My time was limited, however, and while I'm sure plenty more books lie outside Connaught Place; I was only a few blocks away. Furthermore, additional bookshops exist in and around Connaught Place, including many booksellers who set up on the streets (and who, it is claimed by locals, sell pirated books that are often incomplete), and in about four hours I was unable to visit even the ones I knew about; my search having begun with this 2010 Hindustani Times article, and I managed to visit:

  • BMP Books
  • The Oxford Book Store
  • New Book Land (Janpath Market, below Connaught Circus)
  • ED Galgotia & Sons (B Block)
  • Jain Book Store (B Block)
  • Rajiv Bookshop (Palika Bazaar)
  • Amrit Book Company (N Block)
  • Famous Book Store (Janpath Market)
  • Anil Book Corner (H Block)

My favourite of these was Famous Book Store, a hard-to-find little shop just outside the Janpath Market (where I tried to purchase a Superman shirt for my twenty month-old son, but they did not have baby sizes). The shop was packed full, mostly with novels and children's books. I was tempted to purchase some books by the likes of Shaun Huston and Ramsey Campbell that were quite cheap, but since I've decided to no longer purchase mass market paperbacks (with perhaps some exceptions of the anthology ilk), I passed. One reason I nearly left empty-handed was that a store employee was shadowing me throughout what should have been my browsing pleasure. It was irritating. He did, however, dig through some piles to pull out a few odd titles I wanted a closer look at.
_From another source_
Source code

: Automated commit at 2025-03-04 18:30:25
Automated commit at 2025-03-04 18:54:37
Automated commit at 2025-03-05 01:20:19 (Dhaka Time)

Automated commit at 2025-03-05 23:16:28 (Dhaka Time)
One of these titles was 50 Crime Murder Mysteries and Detective Stories, published in 2007 by Indiana Publishing House, a publisher located in New Dehli whose official email addresses are with gmail and yahoo, and whose website expired on October 28th of this year. The anthology has no credited editor and a table of contents that includes mostly people I have never heard of, alongside the likes of Ross Macdonald, G.K. Chesterton, HRF Keating, and the Edwards Hoch and Gorman. It was wrapped in plastic and I wasn't able to peruse the contents or pages prior to purchasing, but at 195 (about $3) it wasn't much of a gamble. The production is inexpensive, with font I haven't encountered since I was in grade school; as though the pages are photocopies of newsprint articles. The shop did have other titles from Indiana House, mostly collections of authors whose works are in the public domain. Perhaps I should've purchased others, since they might now be extremely rare and valuable. If only I hadn't removed it from its original packaging! (I am not being serious here.)

In addition to my single purchase, the shop gave me a nice little cloth bag that fit the book perfectly (pictured at the top), and I took one of their business cards (above).